Goal of the exercise: Scan the lines below for "raise" and copy the matches.

Data under study:
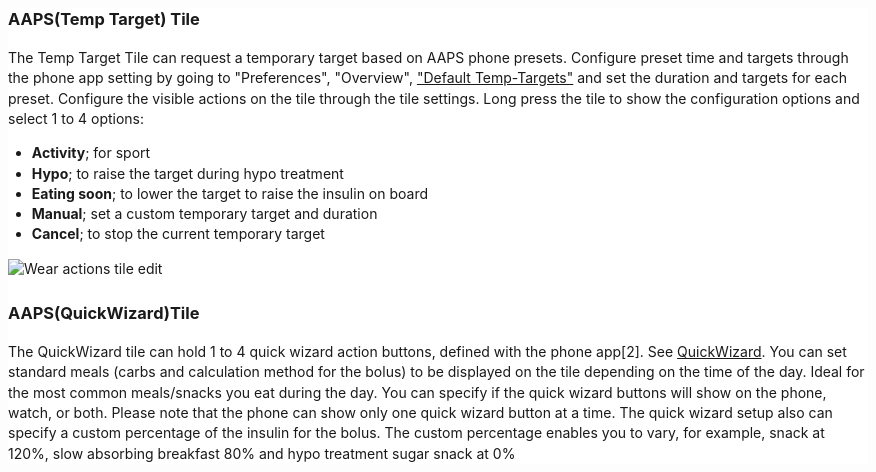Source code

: ### AAPS(Temp Target) Tile

The Temp Target Tile can request a temporary target based on AAPS phone presets. Configure preset time and targets through the phone app setting by going to "Preferences", "Overview", ["Default Temp-Targets"](#Preferences-default-temp-targets) and set the duration and targets for each preset. Configure the visible actions on the tile through the tile settings. Long press the tile to show the configuration options and select 1 to 4 options:

* **Activity**; for sport
* **Hypo**; to raise the target during hypo treatment
* **Eating soon**; to lower the target to raise the insulin on board
* **Manual**; set a custom temporary target and duration
* **Cancel**; to stop the current temporary target

![Wear actions tile edit](../images/wear_tile_tempt_edit.png)

### AAPS(QuickWizard)Tile

The QuickWizard tile can hold 1 to 4 quick wizard action buttons, defined with the phone app[2]. See [QuickWizard](#Preferences-quick-wizard). You can set standard meals (carbs and calculation method for the bolus) to be displayed on the tile depending on the time of the day. Ideal for the most common meals/snacks you eat during the day. You can specify if the quick wizard buttons will show on the phone, watch, or both. Please note that the phone can show only one quick wizard button at a time. The quick wizard setup also can specify a custom percentage of the insulin for the bolus. The custom percentage enables you to vary, for example, snack at 120%, slow absorbing breakfast 80% and hypo treatment sugar snack at 0%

Answer for the task:
* **Hypo**; to raise the target during hypo treatment
* **Eating soon**; to lower the target to raise the insulin on board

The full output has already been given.